My, What a Big Balance Sheet You Have  - cwan
http://www.pehub.com/86167/my-what-a-big-balance-sheet-you-have/

======
devmonk
Market volatility is certainly a valid reason to stay out of investments. Just
take a look at this:

[http://finance.yahoo.com/echarts?s=^VIX+Interactive#chart1:s...](http://finance.yahoo.com/echarts?s=^VIX+Interactive#chart1:symbol=^vix;range=my;indicator=volume;charttype=line;crosshair=on;ohlcvalues=0;logscale=on;source=undefined)

VIX is going down, but fear is not as low as it was in 2005. It's not exactly
the time to be jumping in head first.

For those interested in VIX:

"VIX is the ticker symbol for the Chicago Board Options Exchange Market
Volatility Index, a popular measure of the implied volatility of S&P 500 index
options. Often referred to as the fear index or the fear gauge, it represents
one measure of the market's expectation of stock market volatility over the
next 30 day period. The VIX Index was introduced by Prof.
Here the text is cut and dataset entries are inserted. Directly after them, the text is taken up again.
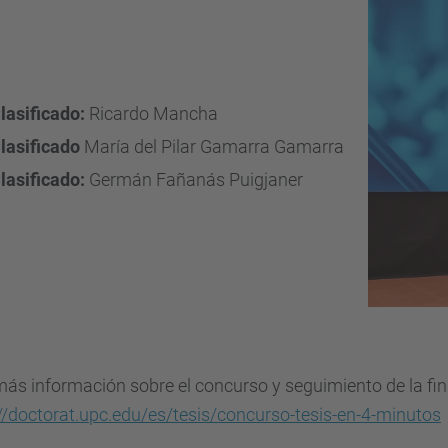
lasificado:
Ricardo Mancha
Clasificado
María del Pilar Gamarra Gamarra
lasificado:
Germán Fañanás Puigjaner
ás información sobre el concurso y seguimiento de la fina
//doctorat.upc.edu/es/tesis/concurso-tesis-en-4-minutos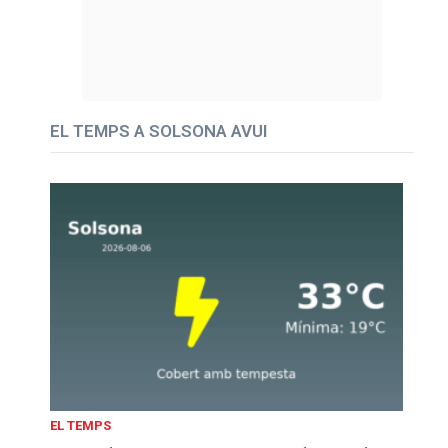
EL TEMPS A SOLSONA AVUI
EL TEMPS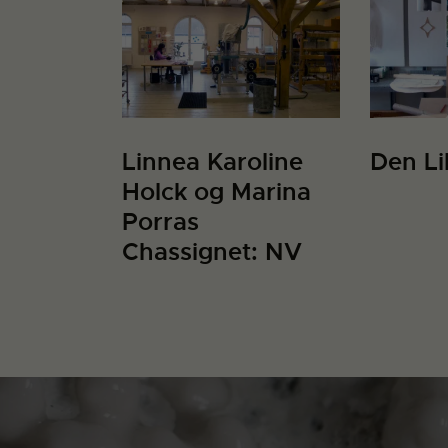
Linnea Karoline
Den Li
Holck og Marina
Porras
Chassignet: NV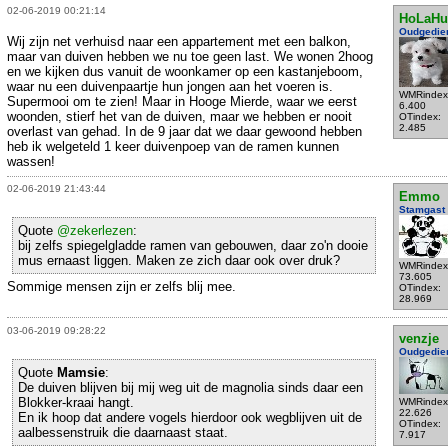
02-06-2019 00:21:14
HoLaHu
Oudgedie
Wij zijn net verhuisd naar een appartement met een balkon,
maar van duiven hebben we nu toe geen last. We wonen 2hoog
en we kijken dus vanuit de woonkamer op een kastanjeboom,
waar nu een duivenpaartje hun jongen aan het voeren is.
WMRindex
Supermooi om te zien! Maar in Hooge Mierde, waar we eerst
6.400
woonden, stierf het van de duiven, maar we hebben er nooit
OTindex:
2.485
overlast van gehad. In de 9 jaar dat we daar gewoond hebben
heb ik welgeteld 1 keer duivenpoep van de ramen kunnen
wassen!
02-06-2019 21:43:44
Emmo
Stamgast
Quote
@zekerlezen
:
bij zelfs spiegelgladde ramen van gebouwen, daar zo'n dooie
mus ernaast liggen. Maken ze zich daar ook over druk?
WMRindex
73.605
Sommige mensen zijn er zelfs blij mee.
OTindex:
28.969
03-06-2019 09:28:22
venzje
Oudgedie
Quote
Mamsie
:
De duiven blijven bij mij weg uit de magnolia sinds daar een
Blokker-kraai hangt.
WMRindex
22.626
En ik hoop dat andere vogels hierdoor ook wegblijven uit de
OTindex:
aalbessenstruik die daarnaast staat.
7.917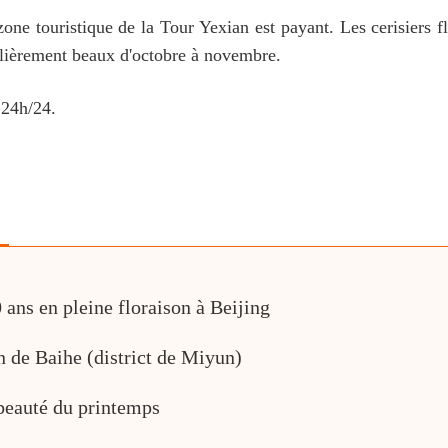
 zone touristique de la Tour Yexian est payant. Les cerisiers fl
culièrement beaux d'octobre à novembre.
 24h/24.
ans en pleine floraison à Beijing
in de Baihe (district de Miyun)
 beauté du printemps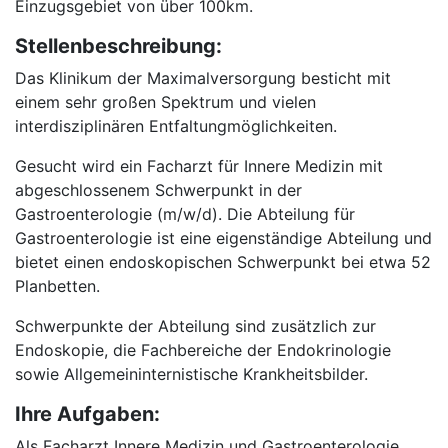
Einzugsgebiet von über 100km.
Stellenbeschreibung:
Das Klinikum der Maximalversorgung besticht mit
einem sehr großen Spektrum und vielen
interdisziplinären Entfaltungmöglichkeiten.
Gesucht wird ein Facharzt für Innere Medizin mit
abgeschlossenem Schwerpunkt in der
Gastroenterologie (m/w/d). Die Abteilung für
Gastroenterologie ist eine eigenständige Abteilung und
bietet einen endoskopischen Schwerpunkt bei etwa 52
Planbetten.
Schwerpunkte der Abteilung sind zusätzlich zur
Endoskopie, die Fachbereiche der Endokrinologie
sowie Allgemeininternistische Krankheitsbilder.
Ihre Aufgaben:
Als Facharzt Innere Medizin und Gastroenterologie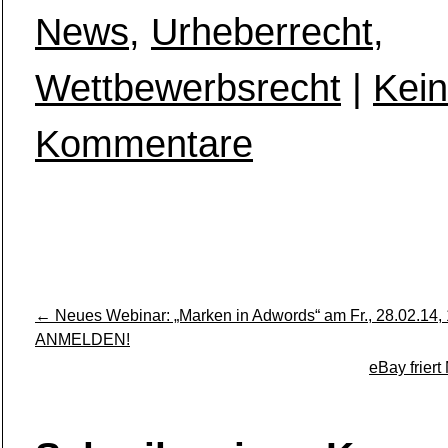
News
,
Urheberrecht
,
Wettbewerbsrecht
|
Kei
zu
Kommentare
Buchrezensionen
unter
Urheberschutz
(wichtig
für
Online-
Buchhändler)
←
Neues Webinar: „Marken in Adwords“ am Fr., 28.02.14,
ANMELDEN!
eBay friert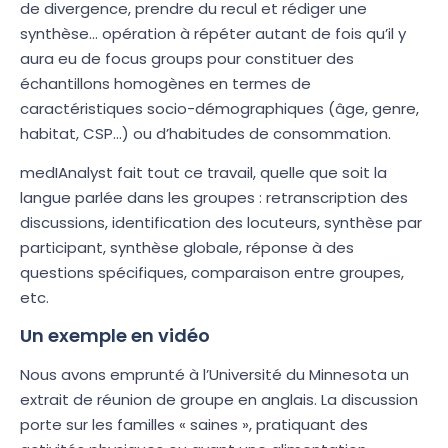
de divergence, prendre du recul et rédiger une
synthèse… opération à répéter autant de fois qu’il y
aura eu de focus groups pour constituer des
échantillons homogènes en termes de
caractéristiques socio-démographiques (âge, genre,
habitat, CSP…) ou d’habitudes de consommation.
medIAnalyst fait tout ce travail, quelle que soit la
langue parlée dans les groupes : retranscription des
discussions, identification des locuteurs, synthèse par
participant, synthèse globale, réponse à des
questions spécifiques, comparaison entre groupes,
etc.
Un exemple en vidéo
Nous avons emprunté à l’Université du Minnesota un
extrait de réunion de groupe en anglais. La discussion
porte sur les familles « saines », pratiquant des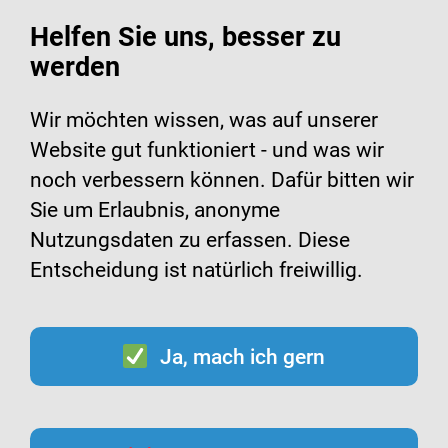
Helfen Sie uns, besser zu
werden
Suche
Menü
Wir möchten wissen, was auf unserer
Website gut funktioniert - und was wir
Tetanus-Impfung bei
noch verbessern können. Dafür bitten wir
Sie um Erlaubnis, anonyme
Jugendlichen
Nutzungsdaten zu erfassen. Diese
Entscheidung ist natürlich freiwillig.
Ja, mach ich gern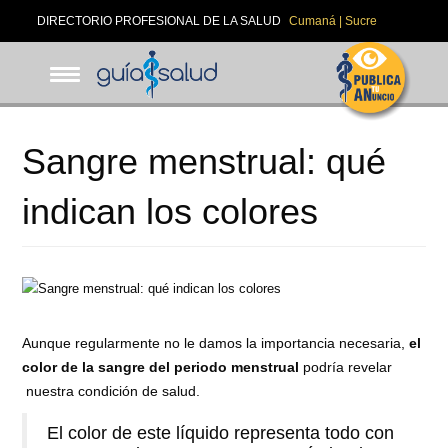
Pasar
DIRECTORIO PROFESIONAL DE LA SALUD
Cumaná | Sucre
al
contenido
principal
Sangre menstrual: qué
indican los colores
Aunque regularmente no le damos la importancia necesaria,
el
color de la sangre del periodo menstrual
podría revelar
nuestra condición de salud.
El color de este líquido representa todo con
Robert Whaley of
Vanderbilt University in 1993."

(from <http://en.wikipedia.org/wiki/VIX> )

There are a wealth of reasons to be bearish with the market right now, not the
least of which are:

* Market instability over the past few years.

* U.S. government warning public of poor economic outlook.

* Banks having second half of mortgage crisis ("foreclosure crisis").

* USD, Euro, Yen fluctuations and "currency circus" going on internationally.

* Economic crises internationally.

* Continued political issues and terrorism threats on global scale.